GSK Montrose was preparing to open their first vaccines facility in the UK. This new £44 million manufacturing site will provide ingredients for more than 400 million vaccinations a year worldwide.
A commemorative plaque was required for the opening ceremony. Dave Mackenzie got in touch to ask if I could engrave a brushed stainless steel sign in time for 15th August when they were expecting the First Minister, Nicola Sturgeon, to do the honours.
Proofs for sign
David sent over a couple of sign mock ups and a GSK logo. He wanted a plain font with the GSK logo in the top right corner. Unfortunately, the artwork was very pixellated and not of high enough resolution to deliver good engravings. To achieve the best results, I created the text in vector format, traced the orange GSK logo to turn it into a vector too and sent a proof to David for approval together with a quote.
David decided to supply the stainless steel plaques to get the size and thickness they wanted.
How to engrave a stainless steel sign
Once David had approved the artwork and the stainless steel plates arrived, I could get to work.
As the laser isn’t powerful enough to engrave stainless steel, I used Thermark, a metal marking paste. It’s a mixture of glass particles and black pigment. Once it’s been spread on the surface to be engraved, it needs to be allowed to dry. Then engraving can commence.

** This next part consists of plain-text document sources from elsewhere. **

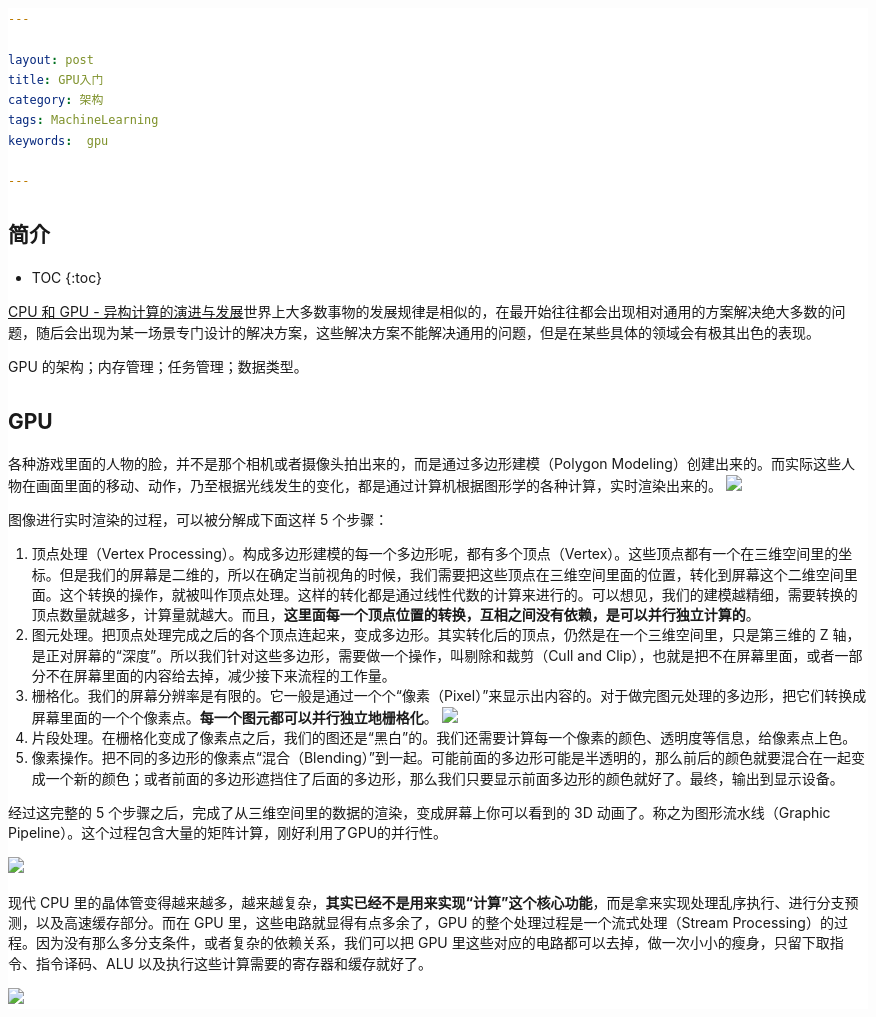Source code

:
 ```yaml
---

layout: post
title: GPU入门
category: 架构
tags: MachineLearning
keywords:  gpu

---
```


## 简介
* TOC
{:toc}


[CPU 和 GPU - 异构计算的演进与发展](https://draveness.me/heterogeneous-computing/)世界上大多数事物的发展规律是相似的，在最开始往往都会出现相对通用的方案解决绝大多数的问题，随后会出现为某一场景专门设计的解决方案，这些解决方案不能解决通用的问题，但是在某些具体的领域会有极其出色的表现。

GPU 的架构；内存管理；任务管理；数据类型。 

## GPU

各种游戏里面的人物的脸，并不是那个相机或者摄像头拍出来的，而是通过多边形建模（Polygon Modeling）创建出来的。而实际这些人物在画面里面的移动、动作，乃至根据光线发生的变化，都是通过计算机根据图形学的各种计算，实时渲染出来的。
![](/public/upload/basic/polygon_modeling.png)

图像进行实时渲染的过程，可以被分解成下面这样 5 个步骤：
1. 顶点处理（Vertex Processing）。构成多边形建模的每一个多边形呢，都有多个顶点（Vertex）。这些顶点都有一个在三维空间里的坐标。但是我们的屏幕是二维的，所以在确定当前视角的时候，我们需要把这些顶点在三维空间里面的位置，转化到屏幕这个二维空间里面。这个转换的操作，就被叫作顶点处理。这样的转化都是通过线性代数的计算来进行的。可以想见，我们的建模越精细，需要转换的顶点数量就越多，计算量就越大。而且，**这里面每一个顶点位置的转换，互相之间没有依赖，是可以并行独立计算的**。
2. 图元处理。把顶点处理完成之后的各个顶点连起来，变成多边形。其实转化后的顶点，仍然是在一个三维空间里，只是第三维的 Z 轴，是正对屏幕的“深度”。所以我们针对这些多边形，需要做一个操作，叫剔除和裁剪（Cull and Clip），也就是把不在屏幕里面，或者一部分不在屏幕里面的内容给去掉，减少接下来流程的工作量。
3. 栅格化。我们的屏幕分辨率是有限的。它一般是通过一个个“像素（Pixel）”来显示出内容的。对于做完图元处理的多边形，把它们转换成屏幕里面的一个个像素点。**每一个图元都可以并行独立地栅格化**。
    ![](/public/upload/basic/rasterization.jpeg)
4. 片段处理。在栅格化变成了像素点之后，我们的图还是“黑白”的。我们还需要计算每一个像素的颜色、透明度等信息，给像素点上色。
5. 像素操作。把不同的多边形的像素点“混合（Blending）”到一起。可能前面的多边形可能是半透明的，那么前后的颜色就要混合在一起变成一个新的颜色；或者前面的多边形遮挡住了后面的多边形，那么我们只要显示前面多边形的颜色就好了。最终，输出到显示设备。

经过这完整的 5 个步骤之后，完成了从三维空间里的数据的渲染，变成屏幕上你可以看到的 3D 动画了。称之为图形流水线（Graphic Pipeline）。这个过程包含大量的矩阵计算，刚好利用了GPU的并行性。 

![](/public/upload/basic/tomb_raider.png)

现代 CPU 里的晶体管变得越来越多，越来越复杂，**其实已经不是用来实现“计算”这个核心功能**，而是拿来实现处理乱序执行、进行分支预测，以及高速缓存部分。而在 GPU 里，这些电路就显得有点多余了，GPU 的整个处理过程是一个流式处理（Stream Processing）的过程。因为没有那么多分支条件，或者复杂的依赖关系，我们可以把 GPU 里这些对应的电路都可以去掉，做一次小小的瘦身，只留下取指令、指令译码、ALU 以及执行这些计算需要的寄存器和缓存就好了。

![](/public/upload/basic/gpu_cpu.jpeg)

When the laser engraves the paste, it melts the glass and traps the black pigment onto the surface of the metal. This process forms a thin layer of black enamel on the surface of the metal that can just be felt with a fingernail. It’s weatherproof and highly scratch resistant, making it perfect for outdoor display. And the matt black mark gives good contrast against the metal.
When the engraving was complete, the sign was rinsed to remove traces of the leftover paste.
David was pleased with the sign that arrived with time to spare, and the sun shone for the big day!